Format the part of the rows that opens with their first line and closes with the line containing "genus: Radix" as a numbered list, omitting any blank lines. Include both the opening and the closing line.

━━━━

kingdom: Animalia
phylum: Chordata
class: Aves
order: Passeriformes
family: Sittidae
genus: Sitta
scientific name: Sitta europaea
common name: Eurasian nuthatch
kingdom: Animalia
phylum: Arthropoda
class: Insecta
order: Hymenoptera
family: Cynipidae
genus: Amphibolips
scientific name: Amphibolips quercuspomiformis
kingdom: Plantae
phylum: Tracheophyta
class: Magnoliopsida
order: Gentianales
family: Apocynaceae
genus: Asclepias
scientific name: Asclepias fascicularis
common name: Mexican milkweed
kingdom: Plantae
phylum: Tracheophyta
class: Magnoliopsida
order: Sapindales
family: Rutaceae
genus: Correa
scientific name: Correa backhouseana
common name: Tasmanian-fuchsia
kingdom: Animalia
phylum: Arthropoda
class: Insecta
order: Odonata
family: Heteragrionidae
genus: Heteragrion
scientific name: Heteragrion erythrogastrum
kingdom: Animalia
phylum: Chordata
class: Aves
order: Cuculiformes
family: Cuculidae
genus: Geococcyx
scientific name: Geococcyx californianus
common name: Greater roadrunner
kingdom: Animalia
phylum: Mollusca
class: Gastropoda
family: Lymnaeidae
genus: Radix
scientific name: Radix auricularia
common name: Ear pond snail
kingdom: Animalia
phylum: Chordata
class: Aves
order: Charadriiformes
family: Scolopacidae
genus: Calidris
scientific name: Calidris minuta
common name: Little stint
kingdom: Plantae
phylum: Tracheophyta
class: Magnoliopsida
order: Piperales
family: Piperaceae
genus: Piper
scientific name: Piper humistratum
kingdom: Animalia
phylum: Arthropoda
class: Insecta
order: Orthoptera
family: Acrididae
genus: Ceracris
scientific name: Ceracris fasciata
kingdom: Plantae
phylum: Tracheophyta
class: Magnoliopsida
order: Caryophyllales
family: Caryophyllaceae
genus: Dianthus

━━━━

* [Full solution]:
1. kingdom: Animalia
2. phylum: Chordata
3. class: Aves
4. order: Passeriformes
5. family: Sittidae
6. genus: Sitta
7. scientific name: Sitta europaea
8. common name: Eurasian nuthatch
9. kingdom: Animalia
10. phylum: Arthropoda
11. class: Insecta
12. order: Hymenoptera
13. family: Cynipidae
14. genus: Amphibolips
15. scientific name: Amphibolips quercuspomiformis
16. kingdom: Plantae
17. phylum: Tracheophyta
18. class: Magnoliopsida
19. order: Gentianales
20. family: Apocynaceae
21. genus: Asclepias
22. scientific name: Asclepias fascicularis
23. common name: Mexican milkweed
24. kingdom: Plantae
25. phylum: Tracheophyta
26. class: Magnoliopsida
27. order: Sapindales
28. family: Rutaceae
29. genus: Correa
30. scientific name: Correa backhouseana
31. common name: Tasmanian-fuchsia
32. kingdom: Animalia
33. phylum: Arthropoda
34. class: Insecta
35. order: Odonata
36. family: Heteragrionidae
37. genus: Heteragrion
38. scientific name: Heteragrion erythrogastrum
39. kingdom: Animalia
40. phylum: Chordata
41. class: Aves
42. order: Cuculiformes
43. family: Cuculidae
44. genus: Geococcyx
45. scientific name: Geococcyx californianus
46. common name: Greater roadrunner
47. kingdom: Animalia
48. phylum: Mollusca
49. class: Gastropoda
50. family: Lymnaeidae
51. genus: Radix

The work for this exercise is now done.